Id. at 54, 234 N.W.2d at 900.

The employee here cannot be faulted for the fact he is not capable of being retrained. Moreover, there is no evidence to suggest that he had chosen to move from the metropolitan area simply in order to continue to receive compensation benefits. Likewise, his disabilities would have made it difficult for him to obtain work even in the metropolitan area. However, in our view, it cannot be said that a reasonable person in the employee's place would have made the move expecting to earn any reasonable livelihood either from the source of farming under the circumstances here existing or by obtaining outside employment in the area of Badger. More correctly, it seems to us, this move is to be viewed as a withdrawal from the labor market similar to that which existed in LeMieux. In Saenger v. Liberty Carton Co., 281 N.W.2d 693 (Minn.1979), we held that an employee who had moved from his Minneapolis home to the State of South Carolina had effectively withdrawn from the labor market and, therefore, was not entitled to disability payments.

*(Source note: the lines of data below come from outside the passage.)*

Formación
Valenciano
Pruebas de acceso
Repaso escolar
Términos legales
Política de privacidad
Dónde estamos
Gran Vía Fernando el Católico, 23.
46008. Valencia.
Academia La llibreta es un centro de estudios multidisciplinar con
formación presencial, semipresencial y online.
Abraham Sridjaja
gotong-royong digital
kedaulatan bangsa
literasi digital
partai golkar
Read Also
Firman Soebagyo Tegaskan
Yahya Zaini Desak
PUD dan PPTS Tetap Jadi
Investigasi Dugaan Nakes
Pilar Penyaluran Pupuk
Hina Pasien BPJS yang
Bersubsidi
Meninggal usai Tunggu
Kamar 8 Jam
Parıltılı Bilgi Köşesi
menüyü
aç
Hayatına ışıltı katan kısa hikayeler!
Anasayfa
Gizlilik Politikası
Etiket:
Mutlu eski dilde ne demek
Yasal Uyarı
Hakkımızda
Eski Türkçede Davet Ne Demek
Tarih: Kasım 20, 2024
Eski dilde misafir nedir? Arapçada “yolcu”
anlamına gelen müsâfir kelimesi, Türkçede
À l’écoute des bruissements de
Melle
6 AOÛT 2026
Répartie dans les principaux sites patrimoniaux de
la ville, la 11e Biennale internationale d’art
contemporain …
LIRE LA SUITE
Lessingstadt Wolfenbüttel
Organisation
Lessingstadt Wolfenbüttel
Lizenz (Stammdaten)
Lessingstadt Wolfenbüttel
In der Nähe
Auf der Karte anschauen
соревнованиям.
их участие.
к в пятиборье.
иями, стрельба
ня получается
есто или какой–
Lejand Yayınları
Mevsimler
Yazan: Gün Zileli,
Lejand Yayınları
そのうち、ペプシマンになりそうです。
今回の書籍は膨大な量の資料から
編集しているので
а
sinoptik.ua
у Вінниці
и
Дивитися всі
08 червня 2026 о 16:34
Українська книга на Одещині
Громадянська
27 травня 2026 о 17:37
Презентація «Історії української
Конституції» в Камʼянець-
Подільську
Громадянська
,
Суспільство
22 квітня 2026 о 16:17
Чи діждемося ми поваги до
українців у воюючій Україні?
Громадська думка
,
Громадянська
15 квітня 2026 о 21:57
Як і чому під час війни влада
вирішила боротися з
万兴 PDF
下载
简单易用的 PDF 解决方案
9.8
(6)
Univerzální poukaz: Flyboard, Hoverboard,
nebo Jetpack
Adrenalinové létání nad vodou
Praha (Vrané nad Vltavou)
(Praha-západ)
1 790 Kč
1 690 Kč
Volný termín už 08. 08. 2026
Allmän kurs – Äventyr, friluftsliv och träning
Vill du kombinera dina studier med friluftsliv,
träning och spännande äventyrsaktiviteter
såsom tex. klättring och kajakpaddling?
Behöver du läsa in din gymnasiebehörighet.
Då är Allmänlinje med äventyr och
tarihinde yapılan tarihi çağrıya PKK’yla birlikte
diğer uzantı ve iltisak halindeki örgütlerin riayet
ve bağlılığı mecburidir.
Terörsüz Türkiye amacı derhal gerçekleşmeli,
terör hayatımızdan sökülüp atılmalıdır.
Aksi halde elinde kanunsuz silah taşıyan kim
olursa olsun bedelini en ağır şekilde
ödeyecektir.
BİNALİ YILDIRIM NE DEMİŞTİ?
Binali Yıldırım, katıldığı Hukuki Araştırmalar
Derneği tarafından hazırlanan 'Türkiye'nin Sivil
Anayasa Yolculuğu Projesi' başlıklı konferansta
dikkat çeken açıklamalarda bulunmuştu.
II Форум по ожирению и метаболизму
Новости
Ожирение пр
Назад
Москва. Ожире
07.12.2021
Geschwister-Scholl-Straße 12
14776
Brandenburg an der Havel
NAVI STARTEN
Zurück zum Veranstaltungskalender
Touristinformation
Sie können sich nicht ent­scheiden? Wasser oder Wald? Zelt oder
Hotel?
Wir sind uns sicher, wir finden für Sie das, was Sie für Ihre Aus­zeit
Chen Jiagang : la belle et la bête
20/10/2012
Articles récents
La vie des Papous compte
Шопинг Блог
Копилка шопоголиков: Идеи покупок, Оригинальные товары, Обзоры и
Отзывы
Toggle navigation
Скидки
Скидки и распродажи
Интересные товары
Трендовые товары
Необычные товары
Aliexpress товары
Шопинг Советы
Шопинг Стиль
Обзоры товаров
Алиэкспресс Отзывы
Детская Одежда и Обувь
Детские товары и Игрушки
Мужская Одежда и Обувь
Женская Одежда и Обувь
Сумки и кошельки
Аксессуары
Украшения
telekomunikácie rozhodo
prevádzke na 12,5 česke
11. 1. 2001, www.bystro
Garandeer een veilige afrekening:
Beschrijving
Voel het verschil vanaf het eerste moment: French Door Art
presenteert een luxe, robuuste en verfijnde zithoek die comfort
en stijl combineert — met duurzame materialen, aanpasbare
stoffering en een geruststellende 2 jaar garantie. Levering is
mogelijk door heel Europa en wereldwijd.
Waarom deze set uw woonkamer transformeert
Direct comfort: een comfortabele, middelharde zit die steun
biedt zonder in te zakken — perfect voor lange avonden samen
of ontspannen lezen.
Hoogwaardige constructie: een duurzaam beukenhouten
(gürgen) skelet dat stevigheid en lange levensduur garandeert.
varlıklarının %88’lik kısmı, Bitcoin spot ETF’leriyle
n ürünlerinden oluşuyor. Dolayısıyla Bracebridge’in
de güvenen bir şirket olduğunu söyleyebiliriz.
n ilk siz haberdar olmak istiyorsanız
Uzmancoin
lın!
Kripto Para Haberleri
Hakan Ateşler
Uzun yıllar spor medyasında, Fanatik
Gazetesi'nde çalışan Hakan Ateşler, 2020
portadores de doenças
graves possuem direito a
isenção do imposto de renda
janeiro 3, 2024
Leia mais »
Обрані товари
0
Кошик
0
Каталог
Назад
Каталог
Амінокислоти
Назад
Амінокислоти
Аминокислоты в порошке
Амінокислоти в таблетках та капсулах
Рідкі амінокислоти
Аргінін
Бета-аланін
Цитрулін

In our view, when Paine voluntarily removed himself from the metropolitan labor market, where there was greater opportunity for a person with his disabilities for employment, to a sparcely populated area where substantially no employment opportunities for him existed, he effectively and voluntarily withdrew from the labor market and, therefore, was not entitled to total disability compensation.

Reversed.

TODD, Justice (dissenting).

I must respectfully dissent. The majority opinion is a comprehensive, excellent factual analysis of the record. However, because it is a factual matter, we are departing from our longstanding rule of not substituting our view of the facts for that of the Workers' Compensation Court of Appeals. This is not a case of a factual error such as occurred in Turay v. Allied Enterprises, Inc., 256 N.W.2d 71 (Minn.1977). There we reversed a decision awarding compensation for injury to a right knee where the record disclosed medical treatment to the left knee. Here, as the majority opinion candidly admits, reasonable minds can differ as to whether or not the claimant's move to a different geographical area constitutes withdrawal from the labor market. The fact that we may have initially decided the fact question differently should not be the basis for reversal of a disputed factual issue. I would not abandon our longstanding rule whereby we refuse to substitute our judgment for that of the Court of Appeals on factual issues especially as in this case where the factual finding is not unsupported by substantial evidence in view of the entire record as submitted. Minn.Stat. § 15.0425(e) (1980).

SCOTT, Justice (dissenting).

I agree with the dissent of Mr. Justice Todd.

YETKA, Justice (dissenting).

I agree with the dissent of Mr. Justice Todd.

NOTES

[1] Kurrell v. National Con Rod, Inc., 322 N.W.2d 199 (Minn.1982), involved a question of rehabilitation training provided by Minn.Stat. § 176.102, subd. 11 (1980).